(INPUT FOR THIS TASK)
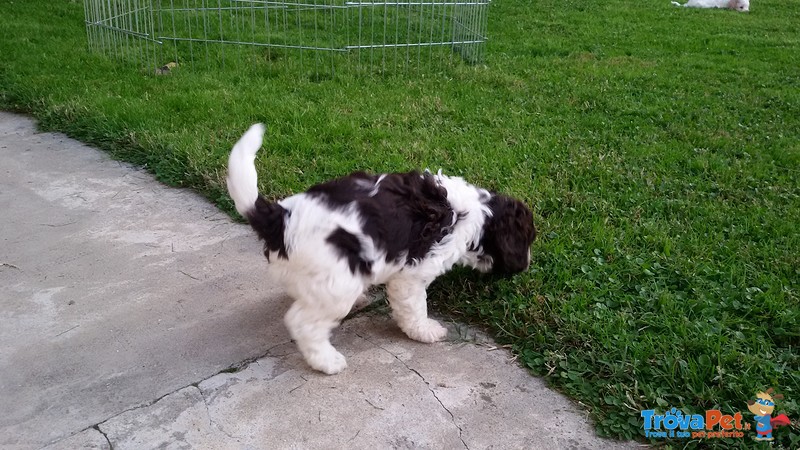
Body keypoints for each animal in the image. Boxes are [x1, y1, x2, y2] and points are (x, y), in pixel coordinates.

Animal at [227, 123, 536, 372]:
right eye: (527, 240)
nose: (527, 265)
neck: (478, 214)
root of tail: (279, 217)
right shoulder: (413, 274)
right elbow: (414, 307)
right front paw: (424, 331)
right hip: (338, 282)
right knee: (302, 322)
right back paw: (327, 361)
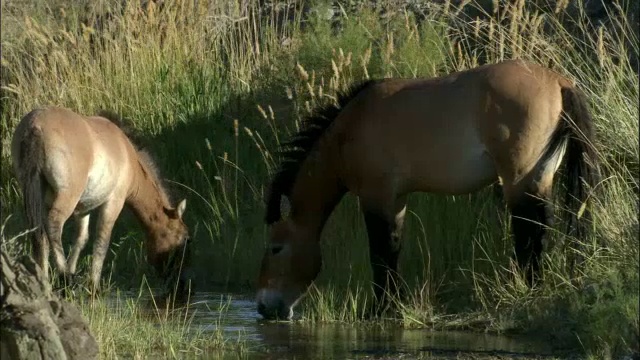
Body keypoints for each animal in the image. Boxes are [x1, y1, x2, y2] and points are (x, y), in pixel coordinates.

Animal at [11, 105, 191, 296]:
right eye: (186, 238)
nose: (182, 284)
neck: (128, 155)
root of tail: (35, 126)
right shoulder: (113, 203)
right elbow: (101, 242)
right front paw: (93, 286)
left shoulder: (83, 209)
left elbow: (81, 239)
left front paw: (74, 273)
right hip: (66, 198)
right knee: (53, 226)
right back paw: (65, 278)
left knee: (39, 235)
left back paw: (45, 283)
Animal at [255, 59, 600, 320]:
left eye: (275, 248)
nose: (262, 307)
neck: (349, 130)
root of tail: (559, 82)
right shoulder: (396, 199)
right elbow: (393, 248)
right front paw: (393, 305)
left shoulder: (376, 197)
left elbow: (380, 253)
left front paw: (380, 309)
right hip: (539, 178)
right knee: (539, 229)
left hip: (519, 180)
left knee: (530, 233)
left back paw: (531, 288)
(End INPUT FOR THIS TASK)
(INPUT FOR THIS TASK)
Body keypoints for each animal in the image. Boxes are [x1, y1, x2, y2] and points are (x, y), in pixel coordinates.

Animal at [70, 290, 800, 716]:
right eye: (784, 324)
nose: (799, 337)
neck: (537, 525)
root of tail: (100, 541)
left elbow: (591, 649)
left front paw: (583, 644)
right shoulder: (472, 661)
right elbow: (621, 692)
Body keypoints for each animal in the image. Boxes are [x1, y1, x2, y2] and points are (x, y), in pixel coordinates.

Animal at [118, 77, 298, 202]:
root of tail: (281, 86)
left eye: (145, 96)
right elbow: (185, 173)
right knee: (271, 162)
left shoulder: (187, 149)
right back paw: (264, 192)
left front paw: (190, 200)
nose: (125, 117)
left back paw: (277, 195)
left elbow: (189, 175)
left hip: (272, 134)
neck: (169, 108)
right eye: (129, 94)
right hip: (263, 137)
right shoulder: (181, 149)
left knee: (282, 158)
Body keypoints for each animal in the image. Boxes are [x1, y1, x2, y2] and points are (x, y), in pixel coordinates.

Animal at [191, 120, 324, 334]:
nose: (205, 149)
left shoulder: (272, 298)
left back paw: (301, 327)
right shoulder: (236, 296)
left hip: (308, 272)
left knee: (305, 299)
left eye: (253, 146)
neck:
(End INPUT FOR THIS TASK)
- _PROBLEM DESCRIPTION_
Go line by line through the entries above and tally those that hold the word "root"; give the tally alone.

- _ANSWER TO THIS TASK_
5